In de jaren vijftig en zestig werden op veel plaatsen grote nieuwbouwwijken gebouwd. Vrijwel overal werden in grote mate portiekflats gebouwd: hoogbouw, comfortabel, hygiënisch en goedkoop. 

Slide 15 - Slide

Slide 16 - Slide

Theorie
Het gevolg van deze ontwikkeling was een toenemende verstedelijking. De grote steden, zoals Amsterdam en Utrecht, groeiden nauwelijks. Het waren vooral de kleine steden op maximaal een uur rijden van de grote stad waar de verstedelijking toe trad. 

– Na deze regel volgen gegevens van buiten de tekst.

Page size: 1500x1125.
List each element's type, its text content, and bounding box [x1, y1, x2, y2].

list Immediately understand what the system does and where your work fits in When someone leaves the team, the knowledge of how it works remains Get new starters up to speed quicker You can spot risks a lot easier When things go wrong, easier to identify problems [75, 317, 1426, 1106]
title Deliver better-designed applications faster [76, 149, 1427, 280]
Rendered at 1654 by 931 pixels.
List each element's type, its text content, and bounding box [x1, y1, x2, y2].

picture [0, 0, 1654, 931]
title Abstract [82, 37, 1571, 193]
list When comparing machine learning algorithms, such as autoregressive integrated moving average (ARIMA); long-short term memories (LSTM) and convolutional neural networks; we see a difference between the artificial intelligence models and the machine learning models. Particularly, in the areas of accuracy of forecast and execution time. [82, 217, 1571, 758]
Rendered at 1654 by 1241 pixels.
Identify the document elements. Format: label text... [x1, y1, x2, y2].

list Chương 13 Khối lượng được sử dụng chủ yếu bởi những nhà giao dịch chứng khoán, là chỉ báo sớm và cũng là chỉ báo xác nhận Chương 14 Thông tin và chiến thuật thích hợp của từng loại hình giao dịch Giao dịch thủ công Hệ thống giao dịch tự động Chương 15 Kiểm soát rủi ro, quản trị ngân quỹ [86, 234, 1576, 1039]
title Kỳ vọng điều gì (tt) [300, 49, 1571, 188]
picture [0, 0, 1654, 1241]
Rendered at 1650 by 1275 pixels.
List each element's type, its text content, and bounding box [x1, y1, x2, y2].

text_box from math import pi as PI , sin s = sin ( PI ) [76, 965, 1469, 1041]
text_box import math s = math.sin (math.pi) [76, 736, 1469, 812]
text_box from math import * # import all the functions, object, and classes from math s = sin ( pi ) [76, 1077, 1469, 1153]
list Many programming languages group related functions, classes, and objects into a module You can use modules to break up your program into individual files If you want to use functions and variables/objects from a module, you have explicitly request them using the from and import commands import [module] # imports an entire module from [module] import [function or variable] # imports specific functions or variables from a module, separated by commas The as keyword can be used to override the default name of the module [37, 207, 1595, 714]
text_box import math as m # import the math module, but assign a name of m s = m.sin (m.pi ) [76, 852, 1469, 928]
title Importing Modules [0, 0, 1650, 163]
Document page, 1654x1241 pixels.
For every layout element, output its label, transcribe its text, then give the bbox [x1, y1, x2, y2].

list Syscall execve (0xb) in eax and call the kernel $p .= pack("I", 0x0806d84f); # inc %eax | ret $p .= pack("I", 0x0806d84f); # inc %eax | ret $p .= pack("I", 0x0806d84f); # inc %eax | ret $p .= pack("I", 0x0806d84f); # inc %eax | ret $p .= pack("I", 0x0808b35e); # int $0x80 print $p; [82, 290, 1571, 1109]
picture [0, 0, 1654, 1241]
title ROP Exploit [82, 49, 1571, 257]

Mensen zagen de grote steden als overvol, vuil, onveilig en ongeschikt voor kinderen. Mensen wilden in een rustige omgeving wonen en eventueel graag werken in de grote steden. 

Slide 17 - Slide

Theorie
Verstedelijking
De ontwikkeling waarbij een steeds groter deel van de bevolking in steden woont, het aantal steden toeneemt en de steden steeds groter worden.

Forenzen
Mensen die dagelijks of enkele keren per week heen en weer reizen tussen woon- en werkplaats.

Slide 18 - Slide

Leerdoelen 
1. Je kunt beschrijven hoe Nederland een verzorgingsstaat werd.

2. Je kunt beschrijven wanneer en waardoor Nederland een consumptiemaatschappij werd.

3. Je kunt de samenhang uitleggen tussen woningnood, verstedelijking en toenemende mobiliteit.